[Problem statement] Give the part of the items below that begins with the line containing "Rank the series" and runs through the end of the items as a JSON list of strings, one string per line, leaving out blank lines.

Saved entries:
-------------------------
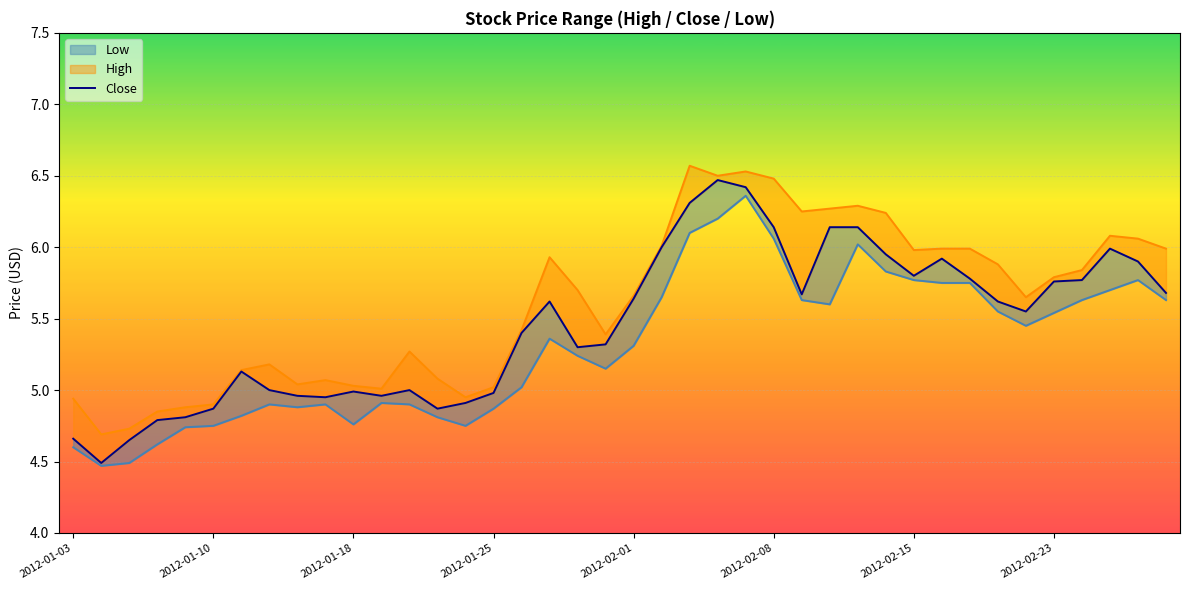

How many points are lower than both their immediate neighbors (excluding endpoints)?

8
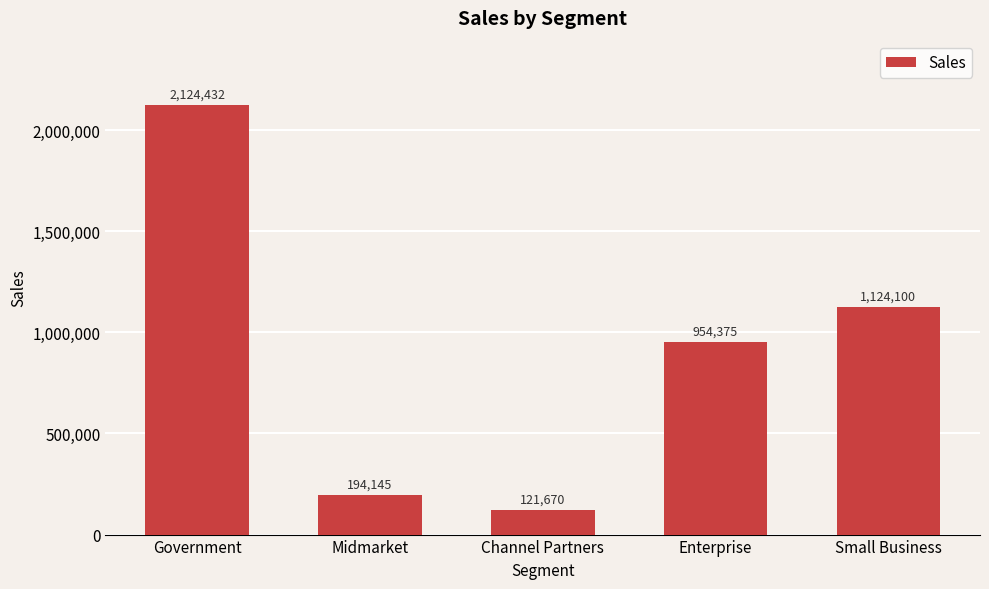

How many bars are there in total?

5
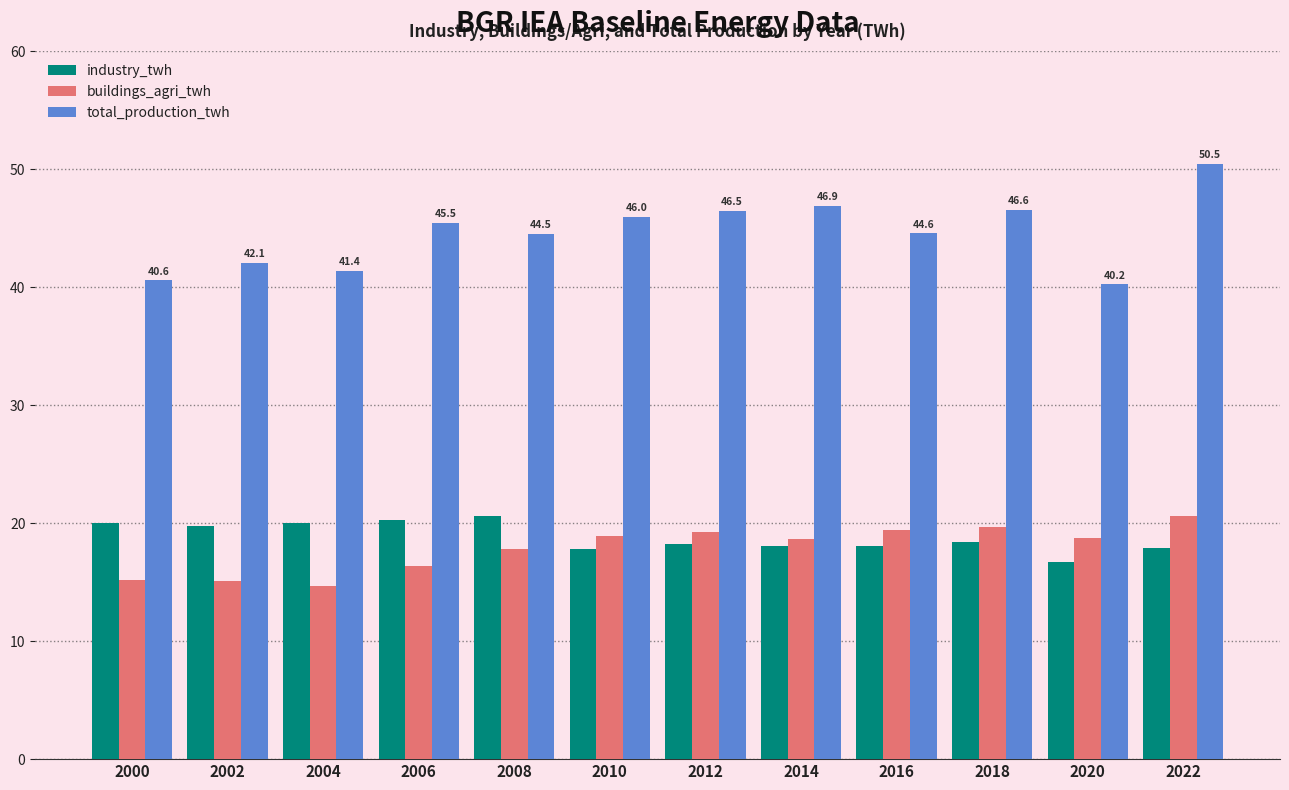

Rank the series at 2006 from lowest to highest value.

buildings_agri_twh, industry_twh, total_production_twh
-------------------------
[Answer section]
[
  "Rank the series at 2006 from lowest to highest value.",
  "buildings_agri_twh, industry_twh, total_production_twh"
]